»»
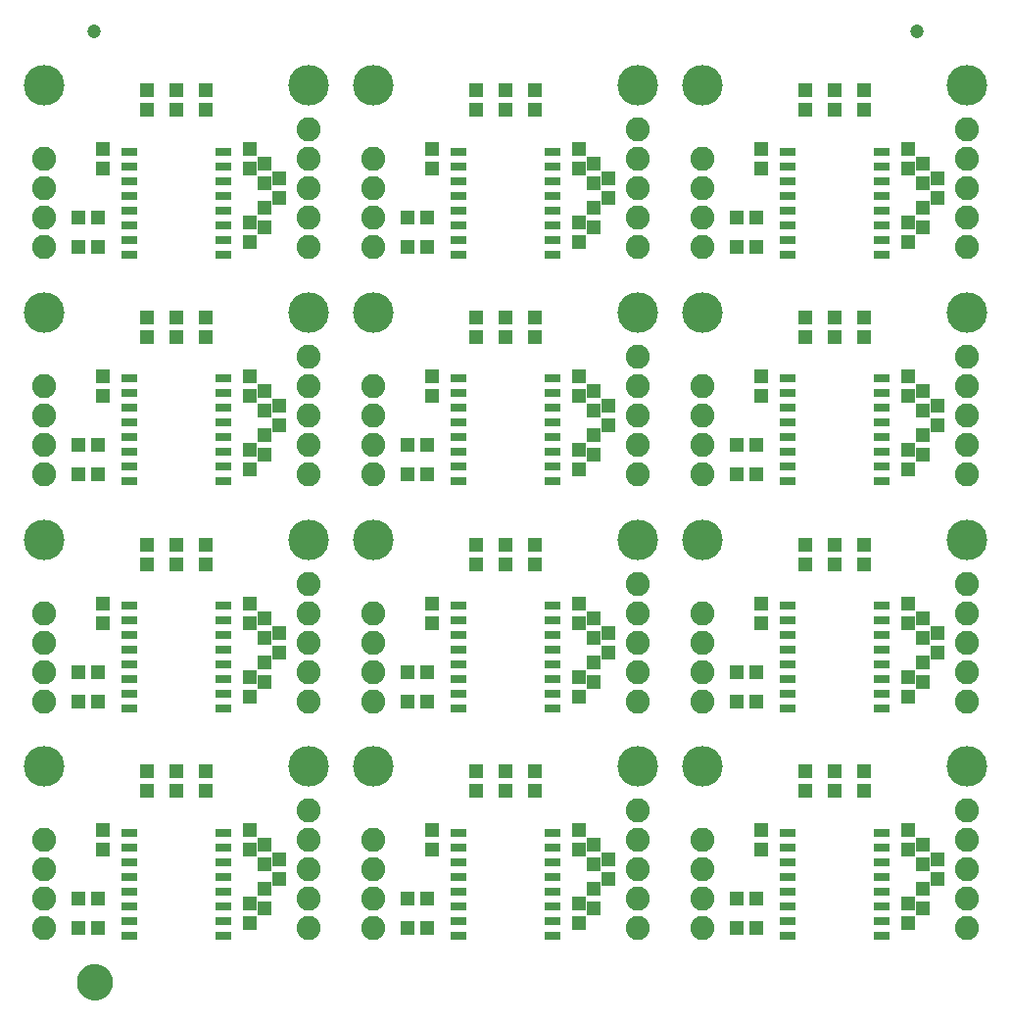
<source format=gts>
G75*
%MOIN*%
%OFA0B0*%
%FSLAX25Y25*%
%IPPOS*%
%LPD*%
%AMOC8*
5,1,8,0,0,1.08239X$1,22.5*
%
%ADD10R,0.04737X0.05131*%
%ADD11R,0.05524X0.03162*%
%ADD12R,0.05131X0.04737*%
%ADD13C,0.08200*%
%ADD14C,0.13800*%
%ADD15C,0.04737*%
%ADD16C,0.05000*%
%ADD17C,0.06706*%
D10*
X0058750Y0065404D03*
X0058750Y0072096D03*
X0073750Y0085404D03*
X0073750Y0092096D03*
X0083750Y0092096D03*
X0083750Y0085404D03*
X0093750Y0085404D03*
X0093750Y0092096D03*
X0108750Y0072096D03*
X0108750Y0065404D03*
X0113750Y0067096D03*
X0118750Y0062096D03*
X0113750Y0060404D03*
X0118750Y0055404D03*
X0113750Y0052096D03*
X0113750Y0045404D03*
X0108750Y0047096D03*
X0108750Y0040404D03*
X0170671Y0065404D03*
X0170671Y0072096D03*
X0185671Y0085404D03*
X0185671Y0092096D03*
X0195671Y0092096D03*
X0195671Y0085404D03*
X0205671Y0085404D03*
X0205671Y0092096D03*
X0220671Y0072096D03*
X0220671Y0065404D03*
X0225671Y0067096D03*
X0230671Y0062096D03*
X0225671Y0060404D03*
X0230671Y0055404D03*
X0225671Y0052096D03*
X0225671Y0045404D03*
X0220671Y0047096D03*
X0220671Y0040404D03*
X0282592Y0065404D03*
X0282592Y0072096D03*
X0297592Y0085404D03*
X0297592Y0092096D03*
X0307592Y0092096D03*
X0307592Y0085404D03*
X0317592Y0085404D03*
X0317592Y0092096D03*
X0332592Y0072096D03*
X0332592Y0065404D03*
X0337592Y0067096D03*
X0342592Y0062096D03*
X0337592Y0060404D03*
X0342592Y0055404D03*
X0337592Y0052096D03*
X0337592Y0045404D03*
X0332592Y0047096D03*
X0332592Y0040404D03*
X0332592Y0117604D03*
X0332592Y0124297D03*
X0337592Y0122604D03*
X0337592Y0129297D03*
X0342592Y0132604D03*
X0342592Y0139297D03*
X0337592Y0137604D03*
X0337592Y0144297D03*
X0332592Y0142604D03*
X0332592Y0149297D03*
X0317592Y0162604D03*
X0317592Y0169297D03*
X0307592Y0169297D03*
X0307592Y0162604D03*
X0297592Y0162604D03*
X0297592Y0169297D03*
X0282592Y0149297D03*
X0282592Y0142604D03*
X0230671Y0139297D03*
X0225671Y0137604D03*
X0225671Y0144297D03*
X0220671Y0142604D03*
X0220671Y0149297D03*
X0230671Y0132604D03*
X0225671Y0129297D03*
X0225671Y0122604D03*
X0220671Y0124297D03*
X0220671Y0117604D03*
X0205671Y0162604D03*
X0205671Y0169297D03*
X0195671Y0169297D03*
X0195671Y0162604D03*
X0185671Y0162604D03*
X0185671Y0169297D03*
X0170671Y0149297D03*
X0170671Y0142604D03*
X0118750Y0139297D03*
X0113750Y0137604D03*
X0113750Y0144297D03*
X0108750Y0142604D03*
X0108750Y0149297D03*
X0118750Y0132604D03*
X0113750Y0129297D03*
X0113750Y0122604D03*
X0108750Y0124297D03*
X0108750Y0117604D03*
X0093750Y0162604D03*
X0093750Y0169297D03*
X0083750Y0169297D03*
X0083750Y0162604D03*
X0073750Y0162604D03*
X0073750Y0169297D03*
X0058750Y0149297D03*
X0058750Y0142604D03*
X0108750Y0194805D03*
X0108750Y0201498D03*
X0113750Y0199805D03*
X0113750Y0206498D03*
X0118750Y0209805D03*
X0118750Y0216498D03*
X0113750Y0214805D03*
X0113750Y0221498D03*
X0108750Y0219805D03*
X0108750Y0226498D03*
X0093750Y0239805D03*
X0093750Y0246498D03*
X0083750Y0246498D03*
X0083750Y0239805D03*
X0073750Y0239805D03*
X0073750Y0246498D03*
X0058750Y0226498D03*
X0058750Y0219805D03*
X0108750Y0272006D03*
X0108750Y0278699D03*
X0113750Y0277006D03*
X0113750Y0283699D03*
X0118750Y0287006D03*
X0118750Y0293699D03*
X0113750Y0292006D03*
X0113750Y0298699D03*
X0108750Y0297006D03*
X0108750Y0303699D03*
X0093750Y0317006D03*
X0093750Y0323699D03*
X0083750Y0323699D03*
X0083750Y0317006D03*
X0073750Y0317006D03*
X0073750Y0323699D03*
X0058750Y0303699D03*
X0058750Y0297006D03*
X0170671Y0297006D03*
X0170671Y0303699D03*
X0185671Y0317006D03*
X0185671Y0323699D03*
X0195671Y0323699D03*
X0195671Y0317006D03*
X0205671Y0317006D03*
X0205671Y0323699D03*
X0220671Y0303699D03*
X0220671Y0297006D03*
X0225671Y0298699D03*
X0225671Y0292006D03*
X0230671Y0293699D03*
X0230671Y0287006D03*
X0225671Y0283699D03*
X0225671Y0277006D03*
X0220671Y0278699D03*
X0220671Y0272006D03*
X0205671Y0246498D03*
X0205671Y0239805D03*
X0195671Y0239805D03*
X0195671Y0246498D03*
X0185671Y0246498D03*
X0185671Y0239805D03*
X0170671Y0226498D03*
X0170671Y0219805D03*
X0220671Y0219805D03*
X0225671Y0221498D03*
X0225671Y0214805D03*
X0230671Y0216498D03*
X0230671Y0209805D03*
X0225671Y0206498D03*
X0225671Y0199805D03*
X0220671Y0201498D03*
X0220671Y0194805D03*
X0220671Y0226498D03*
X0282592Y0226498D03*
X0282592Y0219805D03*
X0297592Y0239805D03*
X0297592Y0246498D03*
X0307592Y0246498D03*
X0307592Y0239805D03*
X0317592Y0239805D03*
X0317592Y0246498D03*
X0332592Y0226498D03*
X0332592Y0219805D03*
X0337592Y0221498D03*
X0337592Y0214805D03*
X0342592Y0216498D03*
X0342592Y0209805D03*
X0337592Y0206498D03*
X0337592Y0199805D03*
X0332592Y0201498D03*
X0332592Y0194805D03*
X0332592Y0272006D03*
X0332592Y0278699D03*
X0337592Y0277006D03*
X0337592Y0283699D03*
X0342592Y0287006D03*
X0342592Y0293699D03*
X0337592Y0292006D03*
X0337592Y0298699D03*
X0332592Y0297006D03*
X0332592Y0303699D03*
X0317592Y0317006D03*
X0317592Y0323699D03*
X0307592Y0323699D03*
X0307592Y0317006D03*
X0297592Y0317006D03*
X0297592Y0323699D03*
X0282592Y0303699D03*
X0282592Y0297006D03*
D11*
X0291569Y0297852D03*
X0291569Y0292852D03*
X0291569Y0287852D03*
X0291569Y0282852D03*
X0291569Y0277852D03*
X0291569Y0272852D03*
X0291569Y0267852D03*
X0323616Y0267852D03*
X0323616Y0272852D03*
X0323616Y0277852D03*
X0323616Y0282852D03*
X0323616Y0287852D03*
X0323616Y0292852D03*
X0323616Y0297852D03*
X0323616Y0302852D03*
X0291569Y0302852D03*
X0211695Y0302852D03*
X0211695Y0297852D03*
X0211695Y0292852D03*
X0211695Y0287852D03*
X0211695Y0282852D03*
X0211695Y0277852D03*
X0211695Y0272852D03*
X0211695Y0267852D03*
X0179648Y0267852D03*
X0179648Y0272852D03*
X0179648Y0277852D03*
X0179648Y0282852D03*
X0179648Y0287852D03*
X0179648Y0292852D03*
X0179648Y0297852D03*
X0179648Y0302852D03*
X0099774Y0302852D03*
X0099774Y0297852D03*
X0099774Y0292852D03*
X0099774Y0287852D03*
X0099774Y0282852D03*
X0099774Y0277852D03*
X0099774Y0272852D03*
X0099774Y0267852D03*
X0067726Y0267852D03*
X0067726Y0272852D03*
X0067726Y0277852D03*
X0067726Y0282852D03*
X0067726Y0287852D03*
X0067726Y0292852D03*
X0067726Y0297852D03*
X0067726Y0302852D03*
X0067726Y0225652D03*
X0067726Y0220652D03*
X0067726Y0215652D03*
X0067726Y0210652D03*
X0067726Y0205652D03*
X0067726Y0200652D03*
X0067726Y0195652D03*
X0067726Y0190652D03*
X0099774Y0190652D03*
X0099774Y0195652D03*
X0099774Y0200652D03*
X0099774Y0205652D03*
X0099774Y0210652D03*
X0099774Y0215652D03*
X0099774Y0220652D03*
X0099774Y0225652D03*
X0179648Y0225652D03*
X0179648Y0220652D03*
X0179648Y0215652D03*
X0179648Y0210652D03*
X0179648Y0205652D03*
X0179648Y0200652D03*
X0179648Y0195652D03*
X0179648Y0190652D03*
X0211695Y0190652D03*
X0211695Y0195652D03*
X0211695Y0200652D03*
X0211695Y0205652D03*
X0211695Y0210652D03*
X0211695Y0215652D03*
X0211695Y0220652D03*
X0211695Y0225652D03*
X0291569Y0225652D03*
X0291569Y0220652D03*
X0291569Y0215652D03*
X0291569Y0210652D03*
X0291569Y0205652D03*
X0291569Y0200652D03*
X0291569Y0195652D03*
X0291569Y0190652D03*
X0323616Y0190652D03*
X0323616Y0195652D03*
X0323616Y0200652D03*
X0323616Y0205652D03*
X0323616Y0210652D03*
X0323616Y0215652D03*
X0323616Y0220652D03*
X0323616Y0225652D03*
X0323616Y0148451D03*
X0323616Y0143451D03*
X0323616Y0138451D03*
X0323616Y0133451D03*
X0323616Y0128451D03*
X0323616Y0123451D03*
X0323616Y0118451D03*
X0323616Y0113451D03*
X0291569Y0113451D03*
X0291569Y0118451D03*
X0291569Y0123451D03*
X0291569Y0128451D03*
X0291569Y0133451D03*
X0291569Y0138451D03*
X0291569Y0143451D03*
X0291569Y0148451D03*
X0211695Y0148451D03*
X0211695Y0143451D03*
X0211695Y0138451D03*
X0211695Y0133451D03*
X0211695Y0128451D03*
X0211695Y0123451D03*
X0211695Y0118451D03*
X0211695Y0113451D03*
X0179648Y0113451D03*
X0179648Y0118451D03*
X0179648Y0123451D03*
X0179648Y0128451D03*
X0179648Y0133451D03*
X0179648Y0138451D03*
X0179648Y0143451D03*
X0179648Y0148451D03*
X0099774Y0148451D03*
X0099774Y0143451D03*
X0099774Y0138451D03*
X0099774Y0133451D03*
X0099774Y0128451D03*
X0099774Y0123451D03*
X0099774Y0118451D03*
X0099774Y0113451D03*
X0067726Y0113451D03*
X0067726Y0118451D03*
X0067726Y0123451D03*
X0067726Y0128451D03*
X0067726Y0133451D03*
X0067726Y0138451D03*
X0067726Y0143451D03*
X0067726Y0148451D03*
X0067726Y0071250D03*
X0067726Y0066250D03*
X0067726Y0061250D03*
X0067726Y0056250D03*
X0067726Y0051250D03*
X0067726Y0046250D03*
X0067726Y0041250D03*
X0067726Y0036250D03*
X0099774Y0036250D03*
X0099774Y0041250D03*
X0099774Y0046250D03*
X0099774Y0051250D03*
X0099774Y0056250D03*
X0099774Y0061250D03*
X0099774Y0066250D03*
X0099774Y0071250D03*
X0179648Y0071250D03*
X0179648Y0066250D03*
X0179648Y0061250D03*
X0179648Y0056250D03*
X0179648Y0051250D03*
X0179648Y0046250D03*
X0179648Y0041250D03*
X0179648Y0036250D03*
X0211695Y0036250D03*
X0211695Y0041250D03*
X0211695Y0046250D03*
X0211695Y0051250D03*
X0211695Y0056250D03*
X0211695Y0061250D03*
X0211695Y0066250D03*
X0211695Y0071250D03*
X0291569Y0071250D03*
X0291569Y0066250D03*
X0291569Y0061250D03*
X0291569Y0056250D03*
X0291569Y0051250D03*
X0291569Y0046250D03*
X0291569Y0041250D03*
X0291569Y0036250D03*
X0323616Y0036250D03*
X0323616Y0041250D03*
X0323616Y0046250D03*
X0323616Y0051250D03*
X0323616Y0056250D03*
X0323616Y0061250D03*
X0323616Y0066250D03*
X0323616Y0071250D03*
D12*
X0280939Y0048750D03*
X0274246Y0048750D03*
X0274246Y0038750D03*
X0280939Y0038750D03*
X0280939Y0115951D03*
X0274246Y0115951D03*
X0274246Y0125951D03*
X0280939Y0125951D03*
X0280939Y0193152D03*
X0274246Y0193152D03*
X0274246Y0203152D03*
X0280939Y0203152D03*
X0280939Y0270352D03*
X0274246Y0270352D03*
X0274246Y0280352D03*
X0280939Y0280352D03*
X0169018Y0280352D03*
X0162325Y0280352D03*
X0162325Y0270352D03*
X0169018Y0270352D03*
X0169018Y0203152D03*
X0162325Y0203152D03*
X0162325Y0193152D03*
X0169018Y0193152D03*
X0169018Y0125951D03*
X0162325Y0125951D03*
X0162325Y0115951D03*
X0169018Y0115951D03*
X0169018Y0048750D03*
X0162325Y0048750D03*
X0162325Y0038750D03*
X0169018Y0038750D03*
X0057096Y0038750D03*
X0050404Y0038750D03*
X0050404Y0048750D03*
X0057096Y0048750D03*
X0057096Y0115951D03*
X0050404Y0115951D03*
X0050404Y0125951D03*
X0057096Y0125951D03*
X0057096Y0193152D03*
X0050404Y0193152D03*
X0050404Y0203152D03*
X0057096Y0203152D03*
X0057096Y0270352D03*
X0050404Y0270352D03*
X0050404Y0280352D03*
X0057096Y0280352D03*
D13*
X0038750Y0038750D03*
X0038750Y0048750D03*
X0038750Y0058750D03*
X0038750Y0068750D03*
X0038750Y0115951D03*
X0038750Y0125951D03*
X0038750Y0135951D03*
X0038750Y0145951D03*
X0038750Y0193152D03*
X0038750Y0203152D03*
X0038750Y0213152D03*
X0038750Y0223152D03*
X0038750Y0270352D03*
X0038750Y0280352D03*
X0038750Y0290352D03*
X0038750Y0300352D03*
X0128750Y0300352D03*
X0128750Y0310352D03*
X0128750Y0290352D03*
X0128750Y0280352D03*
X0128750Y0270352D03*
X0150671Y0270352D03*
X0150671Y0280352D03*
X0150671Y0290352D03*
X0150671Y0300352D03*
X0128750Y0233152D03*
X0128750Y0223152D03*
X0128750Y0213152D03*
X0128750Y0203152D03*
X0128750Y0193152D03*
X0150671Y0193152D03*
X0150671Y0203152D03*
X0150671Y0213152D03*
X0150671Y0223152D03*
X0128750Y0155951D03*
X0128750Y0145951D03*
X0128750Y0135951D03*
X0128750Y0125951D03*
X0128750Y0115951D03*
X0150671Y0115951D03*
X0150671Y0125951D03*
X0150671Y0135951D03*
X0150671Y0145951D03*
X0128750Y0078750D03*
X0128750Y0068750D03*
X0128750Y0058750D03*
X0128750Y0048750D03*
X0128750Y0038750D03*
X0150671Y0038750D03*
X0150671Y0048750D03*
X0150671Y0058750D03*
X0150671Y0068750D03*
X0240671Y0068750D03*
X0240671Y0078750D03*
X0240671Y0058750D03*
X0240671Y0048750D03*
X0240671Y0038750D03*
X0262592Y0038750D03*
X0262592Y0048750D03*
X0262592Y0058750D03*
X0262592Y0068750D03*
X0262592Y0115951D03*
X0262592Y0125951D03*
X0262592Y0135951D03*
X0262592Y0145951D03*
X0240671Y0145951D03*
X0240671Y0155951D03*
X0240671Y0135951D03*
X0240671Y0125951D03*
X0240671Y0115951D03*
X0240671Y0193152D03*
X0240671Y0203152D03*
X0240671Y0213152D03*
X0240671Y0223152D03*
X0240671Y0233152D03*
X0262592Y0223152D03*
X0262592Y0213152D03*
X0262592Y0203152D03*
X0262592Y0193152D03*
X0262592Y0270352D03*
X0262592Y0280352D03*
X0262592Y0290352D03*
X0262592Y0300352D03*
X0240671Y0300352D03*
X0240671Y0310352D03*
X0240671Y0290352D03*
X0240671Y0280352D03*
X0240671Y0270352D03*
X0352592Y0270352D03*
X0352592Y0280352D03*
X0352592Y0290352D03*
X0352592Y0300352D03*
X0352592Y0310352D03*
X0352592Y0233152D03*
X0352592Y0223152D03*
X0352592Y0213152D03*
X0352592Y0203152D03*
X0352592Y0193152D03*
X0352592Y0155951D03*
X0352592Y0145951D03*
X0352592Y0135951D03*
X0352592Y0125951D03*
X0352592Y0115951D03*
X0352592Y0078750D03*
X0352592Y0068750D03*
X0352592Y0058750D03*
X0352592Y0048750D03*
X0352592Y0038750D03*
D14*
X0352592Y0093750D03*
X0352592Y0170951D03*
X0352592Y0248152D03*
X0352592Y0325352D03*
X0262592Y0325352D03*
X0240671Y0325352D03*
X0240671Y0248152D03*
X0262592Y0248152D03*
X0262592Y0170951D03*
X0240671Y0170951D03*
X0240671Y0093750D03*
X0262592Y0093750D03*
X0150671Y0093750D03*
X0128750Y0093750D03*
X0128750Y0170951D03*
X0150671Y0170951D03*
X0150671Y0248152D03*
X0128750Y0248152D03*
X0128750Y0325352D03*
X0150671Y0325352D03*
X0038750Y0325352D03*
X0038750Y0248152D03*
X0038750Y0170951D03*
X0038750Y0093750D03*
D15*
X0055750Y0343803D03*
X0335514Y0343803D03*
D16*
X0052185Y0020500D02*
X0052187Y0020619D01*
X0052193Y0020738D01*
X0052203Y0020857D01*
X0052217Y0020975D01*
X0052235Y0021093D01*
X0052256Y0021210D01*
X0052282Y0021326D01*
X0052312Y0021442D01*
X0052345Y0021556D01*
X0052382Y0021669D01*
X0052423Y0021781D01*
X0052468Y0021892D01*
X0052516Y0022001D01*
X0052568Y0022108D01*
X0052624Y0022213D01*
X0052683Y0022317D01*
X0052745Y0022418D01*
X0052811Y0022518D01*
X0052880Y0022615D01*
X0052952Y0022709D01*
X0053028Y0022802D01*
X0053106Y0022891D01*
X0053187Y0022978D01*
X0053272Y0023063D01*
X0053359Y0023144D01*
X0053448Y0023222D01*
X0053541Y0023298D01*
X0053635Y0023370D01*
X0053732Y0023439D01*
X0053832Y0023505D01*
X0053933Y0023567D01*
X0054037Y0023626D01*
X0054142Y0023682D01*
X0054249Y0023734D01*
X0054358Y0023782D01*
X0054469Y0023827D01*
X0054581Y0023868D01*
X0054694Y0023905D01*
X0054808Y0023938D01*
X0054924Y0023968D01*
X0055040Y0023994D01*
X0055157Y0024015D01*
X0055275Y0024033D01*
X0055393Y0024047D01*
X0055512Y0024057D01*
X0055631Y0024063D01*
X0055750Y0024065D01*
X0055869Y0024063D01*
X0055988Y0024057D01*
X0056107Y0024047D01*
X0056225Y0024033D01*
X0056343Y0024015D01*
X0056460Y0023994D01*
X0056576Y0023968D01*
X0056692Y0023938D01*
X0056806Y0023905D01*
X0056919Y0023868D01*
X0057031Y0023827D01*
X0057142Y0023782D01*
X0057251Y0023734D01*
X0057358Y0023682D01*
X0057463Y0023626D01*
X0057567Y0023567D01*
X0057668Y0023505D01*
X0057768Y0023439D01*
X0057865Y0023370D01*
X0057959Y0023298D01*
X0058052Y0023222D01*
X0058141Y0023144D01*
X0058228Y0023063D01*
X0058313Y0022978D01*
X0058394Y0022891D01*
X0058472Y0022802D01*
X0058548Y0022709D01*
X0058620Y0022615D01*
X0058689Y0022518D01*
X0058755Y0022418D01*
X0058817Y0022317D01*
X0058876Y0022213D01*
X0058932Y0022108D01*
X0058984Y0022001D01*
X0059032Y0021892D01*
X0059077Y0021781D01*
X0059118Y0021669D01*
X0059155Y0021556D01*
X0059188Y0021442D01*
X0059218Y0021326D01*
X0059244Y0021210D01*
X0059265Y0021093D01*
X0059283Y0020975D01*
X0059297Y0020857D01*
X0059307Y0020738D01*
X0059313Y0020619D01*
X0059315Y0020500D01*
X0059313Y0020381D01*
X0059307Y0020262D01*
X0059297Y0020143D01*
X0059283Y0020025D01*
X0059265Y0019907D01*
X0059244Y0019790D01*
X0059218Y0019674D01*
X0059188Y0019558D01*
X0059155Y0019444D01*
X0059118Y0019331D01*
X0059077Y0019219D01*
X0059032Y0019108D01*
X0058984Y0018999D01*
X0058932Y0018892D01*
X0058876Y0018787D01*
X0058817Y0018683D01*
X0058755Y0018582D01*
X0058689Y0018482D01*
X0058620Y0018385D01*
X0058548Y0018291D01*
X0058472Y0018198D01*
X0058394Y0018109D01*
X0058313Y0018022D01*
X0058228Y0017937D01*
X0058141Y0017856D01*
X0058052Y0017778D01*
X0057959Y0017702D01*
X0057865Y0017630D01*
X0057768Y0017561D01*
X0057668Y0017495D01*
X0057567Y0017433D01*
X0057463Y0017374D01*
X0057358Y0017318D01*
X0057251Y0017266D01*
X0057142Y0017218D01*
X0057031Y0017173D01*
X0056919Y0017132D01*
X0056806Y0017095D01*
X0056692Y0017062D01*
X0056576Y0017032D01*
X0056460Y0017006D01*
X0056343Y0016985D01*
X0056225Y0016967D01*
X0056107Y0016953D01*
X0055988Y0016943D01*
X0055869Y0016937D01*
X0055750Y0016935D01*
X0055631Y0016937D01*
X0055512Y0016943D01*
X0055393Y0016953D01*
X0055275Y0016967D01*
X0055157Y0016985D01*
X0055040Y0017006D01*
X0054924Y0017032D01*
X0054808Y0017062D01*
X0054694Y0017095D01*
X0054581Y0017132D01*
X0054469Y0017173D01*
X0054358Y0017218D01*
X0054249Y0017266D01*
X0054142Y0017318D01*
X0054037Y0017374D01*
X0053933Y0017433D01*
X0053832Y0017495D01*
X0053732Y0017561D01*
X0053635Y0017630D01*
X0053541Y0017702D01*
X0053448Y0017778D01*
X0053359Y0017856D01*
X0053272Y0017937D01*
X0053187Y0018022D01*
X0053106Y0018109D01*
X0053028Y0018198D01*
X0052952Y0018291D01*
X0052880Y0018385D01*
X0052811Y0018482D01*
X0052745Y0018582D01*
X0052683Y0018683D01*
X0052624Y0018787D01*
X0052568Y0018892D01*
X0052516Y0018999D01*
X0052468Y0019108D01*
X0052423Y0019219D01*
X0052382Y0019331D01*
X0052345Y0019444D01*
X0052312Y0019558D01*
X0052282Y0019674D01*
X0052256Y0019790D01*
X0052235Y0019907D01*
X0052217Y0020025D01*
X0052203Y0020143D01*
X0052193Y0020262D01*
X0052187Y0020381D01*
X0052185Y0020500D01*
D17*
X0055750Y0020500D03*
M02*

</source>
««
Everything starting at the line containing "X0055631Y0024063D01*" and ending at the line containing "X0059283Y0020975D01*" in the records above should be repeated exactly, and only that.

X0055631Y0024063D01*
X0055750Y0024065D01*
X0055869Y0024063D01*
X0055988Y0024057D01*
X0056107Y0024047D01*
X0056225Y0024033D01*
X0056343Y0024015D01*
X0056460Y0023994D01*
X0056576Y0023968D01*
X0056692Y0023938D01*
X0056806Y0023905D01*
X0056919Y0023868D01*
X0057031Y0023827D01*
X0057142Y0023782D01*
X0057251Y0023734D01*
X0057358Y0023682D01*
X0057463Y0023626D01*
X0057567Y0023567D01*
X0057668Y0023505D01*
X0057768Y0023439D01*
X0057865Y0023370D01*
X0057959Y0023298D01*
X0058052Y0023222D01*
X0058141Y0023144D01*
X0058228Y0023063D01*
X0058313Y0022978D01*
X0058394Y0022891D01*
X0058472Y0022802D01*
X0058548Y0022709D01*
X0058620Y0022615D01*
X0058689Y0022518D01*
X0058755Y0022418D01*
X0058817Y0022317D01*
X0058876Y0022213D01*
X0058932Y0022108D01*
X0058984Y0022001D01*
X0059032Y0021892D01*
X0059077Y0021781D01*
X0059118Y0021669D01*
X0059155Y0021556D01*
X0059188Y0021442D01*
X0059218Y0021326D01*
X0059244Y0021210D01*
X0059265Y0021093D01*
X0059283Y0020975D01*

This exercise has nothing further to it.